▶ _Available records_
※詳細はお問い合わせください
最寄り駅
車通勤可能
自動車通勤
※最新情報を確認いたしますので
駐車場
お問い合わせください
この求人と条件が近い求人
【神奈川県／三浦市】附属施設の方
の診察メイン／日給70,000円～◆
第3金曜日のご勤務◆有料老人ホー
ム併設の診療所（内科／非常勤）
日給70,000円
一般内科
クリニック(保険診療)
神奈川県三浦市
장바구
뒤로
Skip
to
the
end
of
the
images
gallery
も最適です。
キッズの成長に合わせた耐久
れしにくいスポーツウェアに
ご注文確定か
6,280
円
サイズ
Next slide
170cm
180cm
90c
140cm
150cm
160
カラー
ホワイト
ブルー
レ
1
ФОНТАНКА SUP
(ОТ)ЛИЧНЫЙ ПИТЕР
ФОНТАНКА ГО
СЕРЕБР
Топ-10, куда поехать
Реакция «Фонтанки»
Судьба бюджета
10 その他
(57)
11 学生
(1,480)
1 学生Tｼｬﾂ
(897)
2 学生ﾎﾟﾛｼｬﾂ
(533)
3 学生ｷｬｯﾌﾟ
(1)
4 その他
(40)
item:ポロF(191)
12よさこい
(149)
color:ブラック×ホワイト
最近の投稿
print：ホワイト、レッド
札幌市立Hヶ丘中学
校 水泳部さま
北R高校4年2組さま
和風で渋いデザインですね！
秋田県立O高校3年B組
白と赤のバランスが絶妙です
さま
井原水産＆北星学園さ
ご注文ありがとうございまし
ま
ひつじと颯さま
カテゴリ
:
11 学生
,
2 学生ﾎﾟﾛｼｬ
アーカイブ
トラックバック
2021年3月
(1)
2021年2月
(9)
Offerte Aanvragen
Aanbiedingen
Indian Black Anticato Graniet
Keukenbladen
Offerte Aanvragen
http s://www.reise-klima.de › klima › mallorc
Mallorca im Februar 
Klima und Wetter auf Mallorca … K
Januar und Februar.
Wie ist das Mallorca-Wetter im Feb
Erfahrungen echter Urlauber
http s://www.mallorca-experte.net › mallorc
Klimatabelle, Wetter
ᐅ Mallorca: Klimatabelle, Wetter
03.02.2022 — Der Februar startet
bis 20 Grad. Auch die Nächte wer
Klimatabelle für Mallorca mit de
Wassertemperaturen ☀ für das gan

▶ _Directions_
Reproduce each record shown above without altering a single word.

▶ _Exercise answer_
※詳細はお問い合わせください
最寄り駅
車通勤可能
自動車通勤
※最新情報を確認いたしますので
駐車場
お問い合わせください
この求人と条件が近い求人
【神奈川県／三浦市】附属施設の方
の診察メイン／日給70,000円～◆
第3金曜日のご勤務◆有料老人ホー
ム併設の診療所（内科／非常勤）
日給70,000円
一般内科
クリニック(保険診療)
神奈川県三浦市
장바구
뒤로
Skip
to
the
end
of
the
images
gallery
も最適です。
キッズの成長に合わせた耐久
れしにくいスポーツウェアに
ご注文確定か
6,280
円
サイズ
Next slide
170cm
180cm
90c
140cm
150cm
160
カラー
ホワイト
ブルー
レ
1
ФОНТАНКА SUP
(ОТ)ЛИЧНЫЙ ПИТЕР
ФОНТАНКА ГО
СЕРЕБР
Топ-10, куда поехать
Реакция «Фонтанки»
Судьба бюджета
10 その他
(57)
11 学生
(1,480)
1 学生Tｼｬﾂ
(897)
2 学生ﾎﾟﾛｼｬﾂ
(533)
3 学生ｷｬｯﾌﾟ
(1)
4 その他
(40)
item:ポロF(191)
12よさこい
(149)
color:ブラック×ホワイト
最近の投稿
print：ホワイト、レッド
札幌市立Hヶ丘中学
校 水泳部さま
北R高校4年2組さま
和風で渋いデザインですね！
秋田県立O高校3年B組
白と赤のバランスが絶妙です
さま
井原水産＆北星学園さ
ご注文ありがとうございまし
ま
ひつじと颯さま
カテゴリ
:
11 学生
,
2 学生ﾎﾟﾛｼｬ
アーカイブ
トラックバック
2021年3月
(1)
2021年2月
(9)
Offerte Aanvragen
Aanbiedingen
Indian Black Anticato Graniet
Keukenbladen
Offerte Aanvragen
http s://www.reise-klima.de › klima › mallorc
Mallorca im Februar 
Klima und Wetter auf Mallorca … K
Januar und Februar.
Wie ist das Mallorca-Wetter im Feb
Erfahrungen echter Urlauber
http s://www.mallorca-experte.net › mallorc
Klimatabelle, Wetter
ᐅ Mallorca: Klimatabelle, Wetter
03.02.2022 — Der Februar startet
bis 20 Grad. Auch die Nächte wer
Klimatabelle für Mallorca mit de
Wassertemperaturen ☀ für das gan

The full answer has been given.